お返事が遅くなってしまって本当にごめんなさい。
その後、状況も色々と変化があり、でもなんだか混乱は増しているような感じですね。
今日は読売新聞にこんな記事が載っていました。
http://www.yomiuri.co.jp/world/news/20130314-OYT1T00243.htm?from=ylist

ヴォロンツォーワ、以前ボリショイマリインスキー合同ガラを行ったとき、当初出演メンバーになっていたと思うのですが途中で名前が消えてしまっていました。
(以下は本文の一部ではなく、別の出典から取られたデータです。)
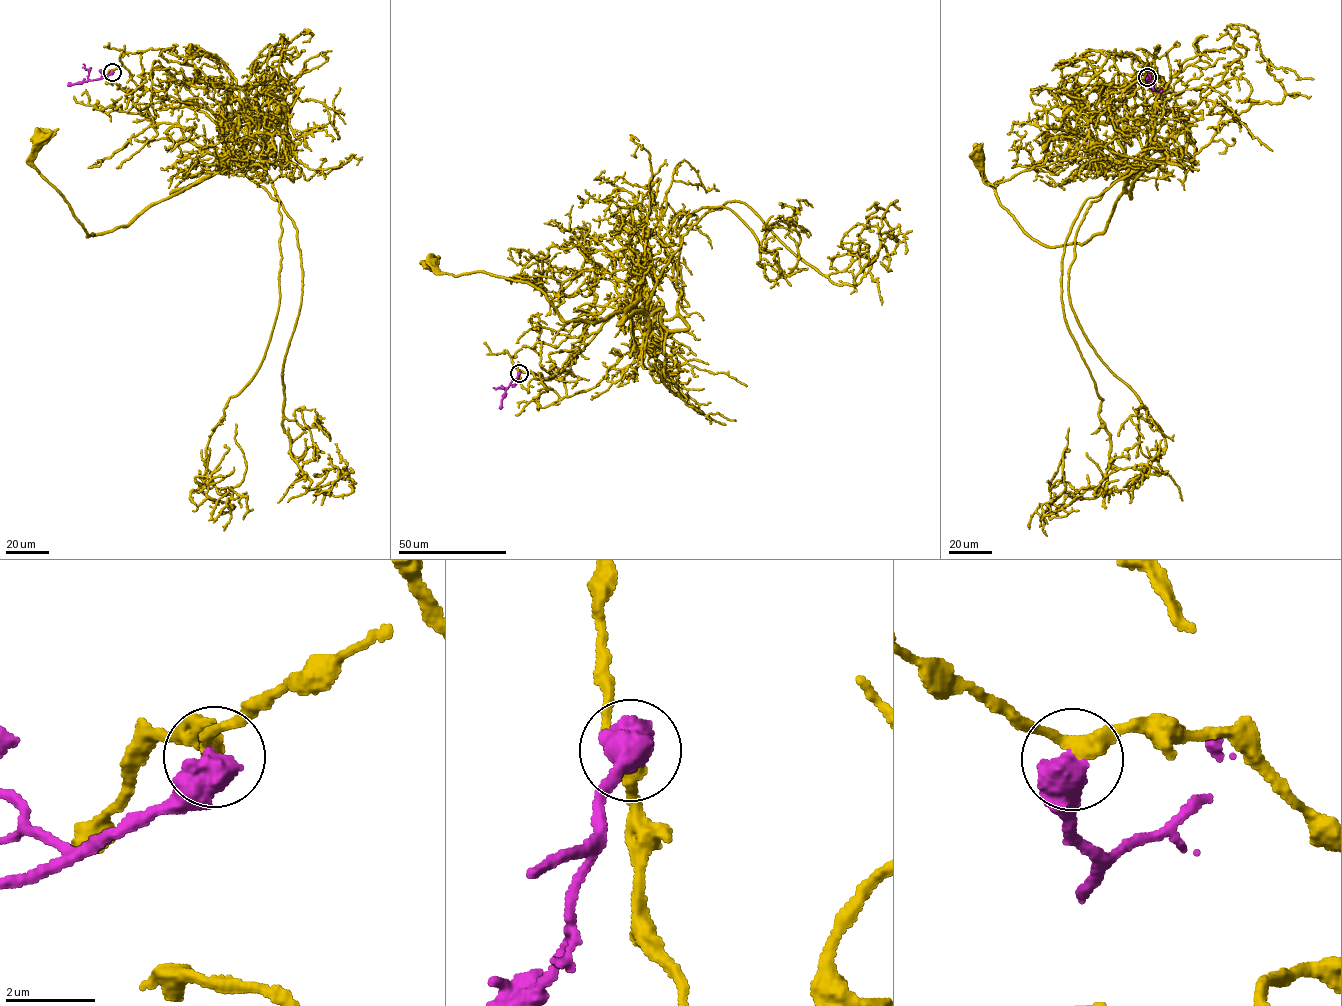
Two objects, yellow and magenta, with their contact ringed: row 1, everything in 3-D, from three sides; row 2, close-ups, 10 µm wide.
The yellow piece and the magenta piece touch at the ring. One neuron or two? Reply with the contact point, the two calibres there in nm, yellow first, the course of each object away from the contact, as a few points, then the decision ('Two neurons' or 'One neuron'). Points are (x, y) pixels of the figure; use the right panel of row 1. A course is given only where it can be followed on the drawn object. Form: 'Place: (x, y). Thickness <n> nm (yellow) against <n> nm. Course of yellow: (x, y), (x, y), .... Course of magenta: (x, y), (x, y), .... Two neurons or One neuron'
Place: (1147, 77). Thickness 280 nm (yellow) against 700 nm. Course of yellow: (1147, 78), (1167, 92), (1122, 132), (1127, 180), (1103, 231), (1084, 242), (1028, 236), (978, 154). Course of magenta: (1147, 78), (1146, 85), (1162, 90). Two neurons

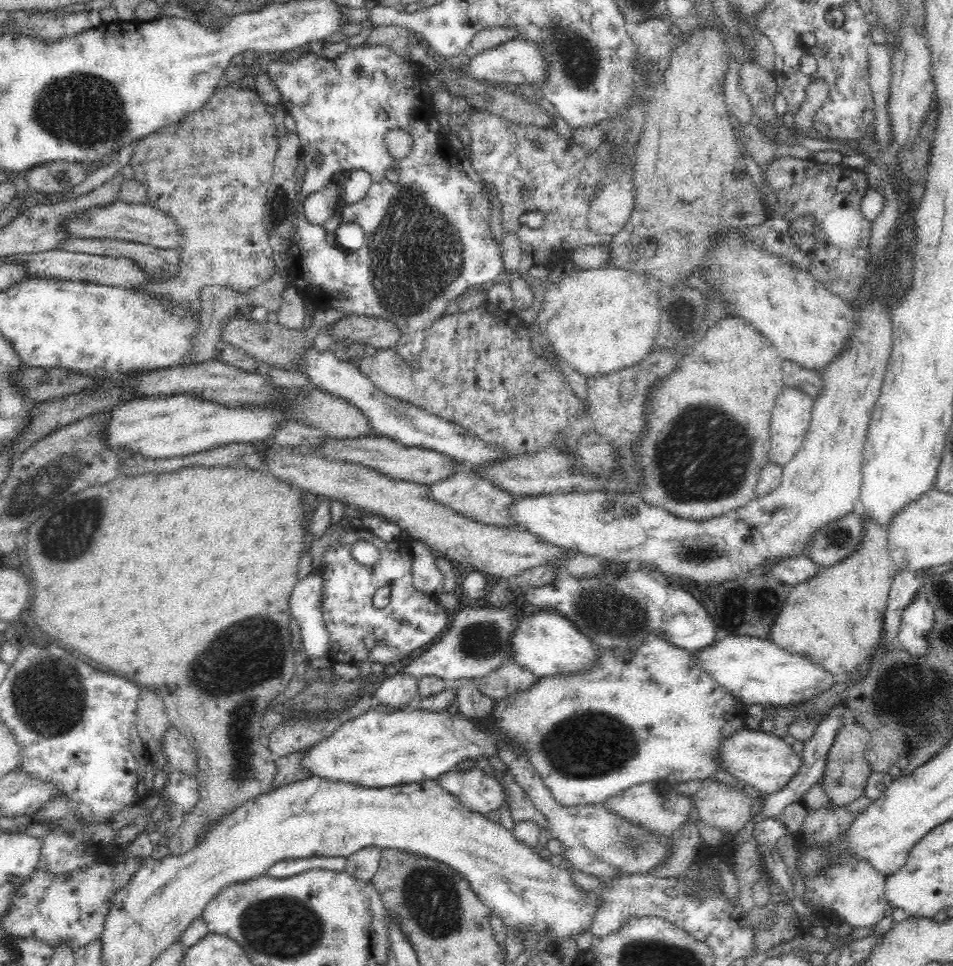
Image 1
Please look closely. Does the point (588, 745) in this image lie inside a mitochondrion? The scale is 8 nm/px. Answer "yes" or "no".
yes

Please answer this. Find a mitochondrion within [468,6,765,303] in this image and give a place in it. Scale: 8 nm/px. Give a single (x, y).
(578, 56)

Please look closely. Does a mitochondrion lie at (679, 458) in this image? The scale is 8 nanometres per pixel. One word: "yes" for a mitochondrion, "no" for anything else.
yes

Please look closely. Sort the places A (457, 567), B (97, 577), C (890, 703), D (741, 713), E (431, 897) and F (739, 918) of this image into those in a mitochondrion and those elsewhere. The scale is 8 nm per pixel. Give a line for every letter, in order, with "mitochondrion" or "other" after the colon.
A: other
B: other
C: mitochondrion
D: other
E: mitochondrion
F: other

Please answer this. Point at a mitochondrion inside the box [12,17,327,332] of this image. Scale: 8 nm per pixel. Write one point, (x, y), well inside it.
(85, 110)

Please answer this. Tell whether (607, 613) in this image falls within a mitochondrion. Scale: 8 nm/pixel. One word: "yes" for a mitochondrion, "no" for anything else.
yes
でも、おっしゃる通り、去年の来日公演では「ライモンダ」のお友達役を踊っていたし、パンフレットにもプロフィールが載っていたし、くるみ割り人形のマーシャなども踊っていて、役付は悪くない感じですよね。
私も彼女の件はあまり関係ないのでは、と思っていたら、実際、この件とは実は関係ないらしいという報道も出てきていました。
それに、上記の記事のとおり、「ドミトリチェンコ氏を支持する」と明記された書簡が300人のダンサーの署名付きでプーチンに提出されたようで、彼は人望もあったようだし、どうもよくわからないというか、何か裏があるような感じがします。(実際、彼は主犯ではないという認識をボリショイ劇場側も持っているみたいで)
とにかく、事件の本当の真相が明らかになって欲しいです。

buminekoさん、こんばんは。

たいへんお返事が遅くなってしまってごめんなさい。
結構報道が出てくるのですが、なんとも混乱がましているようなのですよね。
上のコメントでも書いたように、やはりダンサーのあいだではドミトリチェンコはそのようなことをする人は思えない、そして正しい捜査が行われたのか疑問だということで、真相を究明するよう求める公開書簡への署名運動が起こったとのことです。300人ものダンサーやスタッフが署名したとのことで。(実際、映像を見てもドミトリチェンコは明らかに睡眠不足で、無理やり自白させられたと疑問を感じさせる様子がありました)
でも、このようなことになると、フィーリンの方も、もし目が治って仕事に復帰できても、やりにくいことこの上ないでしょうね…。彼に反感を持っている人がかなり多かったということのようで。

私も、イワン雷帝やロットバルトの写真ばっかり使っているのには恣意的なものは感じてしまいます。なんでスパルタクスじゃないのかなって。

naomiさん、情報ありがとうございます。

ドミトリチェンコ逮捕でショックを受けていましたが、新しい記事を教えていただき思いをあらたにしたいです。
ドミトリチェンコって人望があるみたいですね。、フィーリン体制でバンバン改革が進んだのは事実ですが、改革についていくのは容易ではないでしょうから、いろいろあったとは思います。
フィーリン、このままでは復帰してもやりにくいかもしれないけど、すべて許容し、みんながついてくるような変化をとげてほしいです。

buminekoさん、こんにちは。

ボリショイの状況はなんだか混迷を極めていて、もうニュースを追うのも嫌になってしまうほどです。もはやわけがわからないという感じです。ロシアの闇というものを感じてしまいます。

朝日新聞モスクワ支局の関根さんのTwitterのまとめが、よくまとまっているので参考になるかと思います。
http://togetter.com/li/470004

ドミトリチェンコが人望があるのは確かなようです。しかし、おっしゃる通り、フィーリンの目が無事完治し職務に戻れても、彼にとってはやりにくい状況になってしまうのではないかと心配です。すべて元通りにいけばいいのですが、それも難しそうですよね。それでも、とにかく少しでも全体にとっていい方向に進んで欲しいです。